Data Animal Data In pregnant rats administered tasimelteon at oral doses of 5, 50, or 500 mg/kg/day during the period of organogenesis, there were no effects on embryofetal development. The highest dose tested is approximately 240 times the MRHD of 20 mg/day, based on mg/m 2 body surface area. In pregnant rabbits administered tasimelteon at oral doses of 5, 30, or 200 mg/kg/day during the period of organogenesis, embryolethality and embryofetal toxicity (reduced fetal body weight and delayed ossification) were observed at the highest dose tested.

The highest dose is approximately 200 times the MRHD. Oral administration of tasimelteon at 50, 150, or 450 mg/kg/day to rats throughout organogenesis resulted in persistent reductions in body weight, delayed sexual maturation, and physical development, and neurobehavioral impairment in offspring at the highest dose tested which is approximately 220 times the MRHD based on mg/m2 body surface area. Reduced body weight in offspring was also observed at the mid-dose. The no effect dose (NOEL), (50 mg/kg/day) is approximately 25 times the MRHD based on mg/m 2 body surface area.

Pediatric Use Safety and effectiveness of HETLIOZ for the treatment of Non-24 in pediatric patients have not been established. Safety and effectiveness of HETLIOZ LQ oral suspension for the treatment of nighttime sleep disturbances in Smith-Magenis Syndrome (SMS) have been established in pediatric patients 3 years and older. Use is based on a placebo-controlled crossover study of pediatric and adult patients . Safety and effectiveness of HETLIOZ for the treatment of nighttime sleep disturbances in SMS have not been established in patients younger than 3 years old.
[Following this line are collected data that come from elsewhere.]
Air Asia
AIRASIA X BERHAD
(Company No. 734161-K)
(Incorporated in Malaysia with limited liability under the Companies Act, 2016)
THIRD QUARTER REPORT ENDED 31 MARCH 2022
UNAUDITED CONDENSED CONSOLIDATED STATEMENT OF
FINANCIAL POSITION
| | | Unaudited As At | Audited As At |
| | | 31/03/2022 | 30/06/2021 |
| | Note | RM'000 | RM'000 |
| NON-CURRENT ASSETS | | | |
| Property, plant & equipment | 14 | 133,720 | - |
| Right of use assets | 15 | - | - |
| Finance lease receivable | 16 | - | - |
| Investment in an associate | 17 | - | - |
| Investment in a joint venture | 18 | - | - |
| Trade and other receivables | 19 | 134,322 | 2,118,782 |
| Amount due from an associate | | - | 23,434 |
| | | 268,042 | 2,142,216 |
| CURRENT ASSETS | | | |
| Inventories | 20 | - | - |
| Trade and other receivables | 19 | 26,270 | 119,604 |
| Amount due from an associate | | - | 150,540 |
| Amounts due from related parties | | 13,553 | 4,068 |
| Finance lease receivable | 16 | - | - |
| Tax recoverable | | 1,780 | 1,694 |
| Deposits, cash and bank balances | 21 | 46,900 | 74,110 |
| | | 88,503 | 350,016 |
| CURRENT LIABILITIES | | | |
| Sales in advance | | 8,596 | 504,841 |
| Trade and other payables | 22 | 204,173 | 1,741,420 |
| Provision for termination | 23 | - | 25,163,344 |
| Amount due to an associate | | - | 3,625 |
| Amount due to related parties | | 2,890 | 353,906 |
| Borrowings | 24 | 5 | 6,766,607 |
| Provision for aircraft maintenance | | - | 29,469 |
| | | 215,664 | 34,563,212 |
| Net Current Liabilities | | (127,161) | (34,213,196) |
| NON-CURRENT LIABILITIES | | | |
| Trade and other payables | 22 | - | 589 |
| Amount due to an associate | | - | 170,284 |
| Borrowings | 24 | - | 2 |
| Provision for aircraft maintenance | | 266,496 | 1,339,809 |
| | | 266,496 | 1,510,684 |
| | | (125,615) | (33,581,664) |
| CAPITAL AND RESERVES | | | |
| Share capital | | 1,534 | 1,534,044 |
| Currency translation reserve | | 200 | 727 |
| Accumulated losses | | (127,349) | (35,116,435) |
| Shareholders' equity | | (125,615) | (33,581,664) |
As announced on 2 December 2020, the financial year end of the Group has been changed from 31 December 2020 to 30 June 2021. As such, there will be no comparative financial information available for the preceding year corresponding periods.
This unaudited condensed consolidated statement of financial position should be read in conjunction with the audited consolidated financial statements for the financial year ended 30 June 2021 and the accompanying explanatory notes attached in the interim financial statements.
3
Juvenile Animal Toxicity Data Juvenile rats received oral doses of tasimelteon at 50, 150, or 450 mg/kg from weaning (day 21) through adulthood (day 90). These doses are approximately 12 to 108 times the maximum recommended human dose (MRHD) of 20 mg based on a mg/m 2 body surface area. Toxicity was observed mainly at the highest dose and included mortality (females only), tremors, unsteady gait, decrease in growth and development compared to controls. The former reflected as decreases in bone growth, bone mineral content, bone ossification, and a delay in attainment of sexual maturation.
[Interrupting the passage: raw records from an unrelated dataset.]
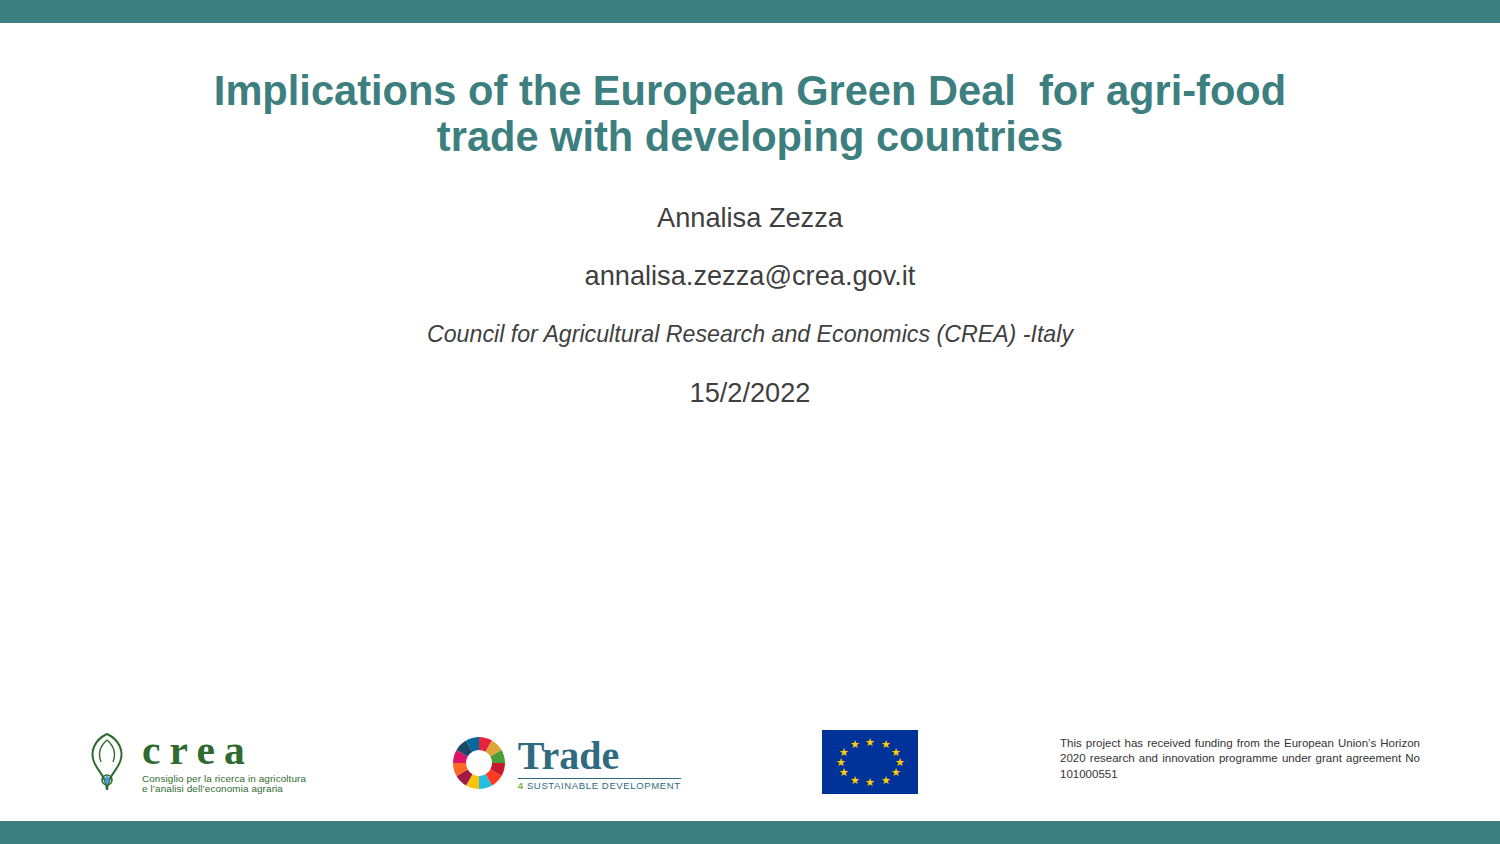Implications of the European Green Deal for agri-food trade with developing countries
Annalisa Zezza
annalisa.zezza@crea.gov.it
Council for Agricultural Research and Economics (CREA) -Italy
15/2/2022
crea
Consiglio per la ricerca in agricoltura
e l’analisi dell’economia agraria
Trade
4 Sustainable Development
★ ★ ★ ★ ★ ★ ★ ★ ★ ★ ★ ★
This project has received funding from the European Union’s Horizon 2020 research and innovation programme under grant agreement No 101000551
Tasimelteon had no effect on fertility, reproduction, or learning and memory. The No Observed Adverse Effect Level (NOAEL) is 150 mg/kg/day, which is approximately 178 times the MRHD based on AUC.
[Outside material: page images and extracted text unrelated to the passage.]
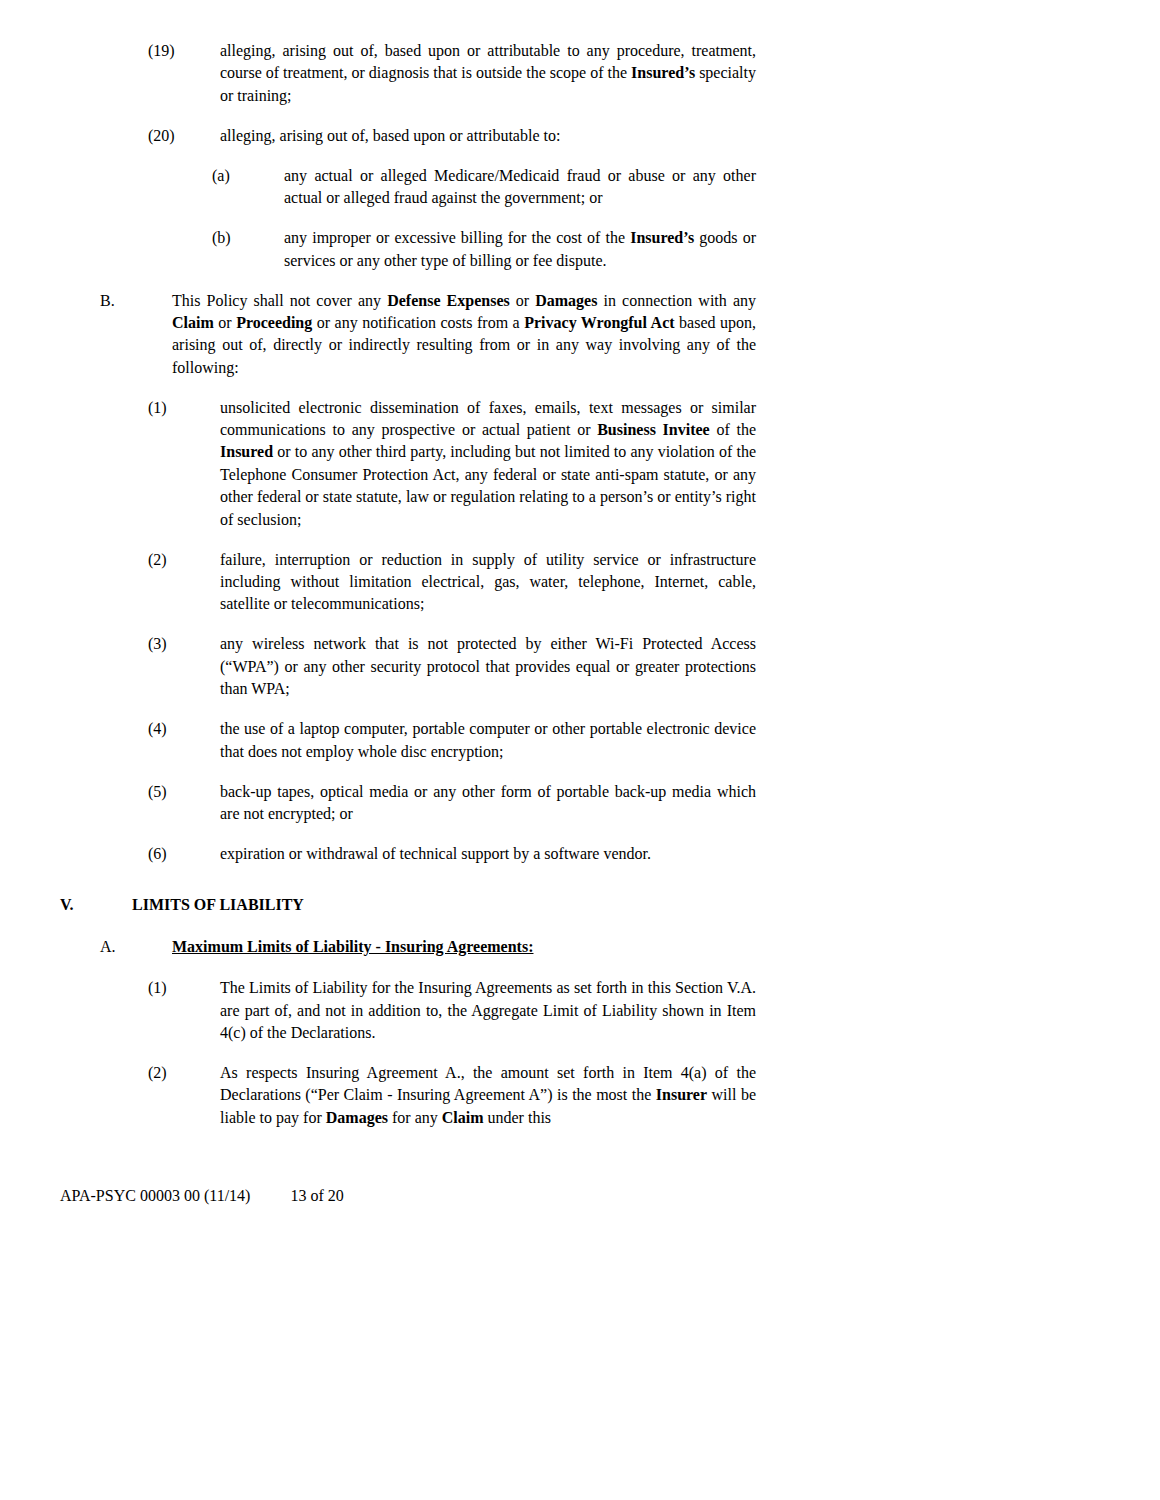(19)
alleging, arising out of, based upon or attributable to any procedure, treatment, course of treatment, or diagnosis that is outside the scope of the Insured’s specialty or training;
(20)
alleging, arising out of, based upon or attributable to:
(a)
any actual or alleged Medicare/Medicaid fraud or abuse or any other actual or alleged fraud against the government; or
(b)
any improper or excessive billing for the cost of the Insured’s goods or services or any other type of billing or fee dispute.
B.
This Policy shall not cover any Defense Expenses or Damages in connection with any Claim or Proceeding or any notification costs from a Privacy Wrongful Act based upon, arising out of, directly or indirectly resulting from or in any way involving any of the following:
(1)
unsolicited electronic dissemination of faxes, emails, text messages or similar communications to any prospective or actual patient or Business Invitee of the Insured or to any other third party, including but not limited to any violation of the Telephone Consumer Protection Act, any federal or state anti-spam statute, or any other federal or state statute, law or regulation relating to a person’s or entity’s right of seclusion;
(2)
failure, interruption or reduction in supply of utility service or infrastructure including without limitation electrical, gas, water, telephone, Internet, cable, satellite or telecommunications;
(3)
any wireless network that is not protected by either Wi-Fi Protected Access (“WPA”) or any other security protocol that provides equal or greater protections than WPA;
(4)
the use of a laptop computer, portable computer or other portable electronic device that does not employ whole disc encryption;
(5)
back-up tapes, optical media or any other form of portable back-up media which are not encrypted; or
(6)
expiration or withdrawal of technical support by a software vendor.
V.
LIMITS OF LIABILITY
A.
Maximum Limits of Liability - Insuring Agreements:
(1)
The Limits of Liability for the Insuring Agreements as set forth in this Section V.A. are part of, and not in addition to, the Aggregate Limit of Liability shown in Item 4(c) of the Declarations.
(2)
As respects Insuring Agreement A., the amount set forth in Item 4(a) of the Declarations (“Per Claim - Insuring Agreement A”) is the most the Insurer will be liable to pay for Damages for any Claim under this
APA-PSYC 00003 00 (11/14)
13 of 20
There is limited premarketing clinical experience with the effects of an overdosage of HETLIOZ. As with the management of any overdose, general symptomatic and supportive measures should be used, along with immediate gastric lavage where appropriate. Intravenous fluids should be administered as needed. Respiration, pulse, blood pressure, and other appropriate vital signs should be monitored, and general supportive measures employed.

While hemodialysis was effective at clearing HETLIOZ and the majority of its major metabolites in patients with renal impairment, it is not known if hemodialysis will effectively reduce exposure in the case of overdose. As with the management of any overdose, the possibility of multiple drug ingestion should be considered. Contact a poison control center for current information on the management of overdose.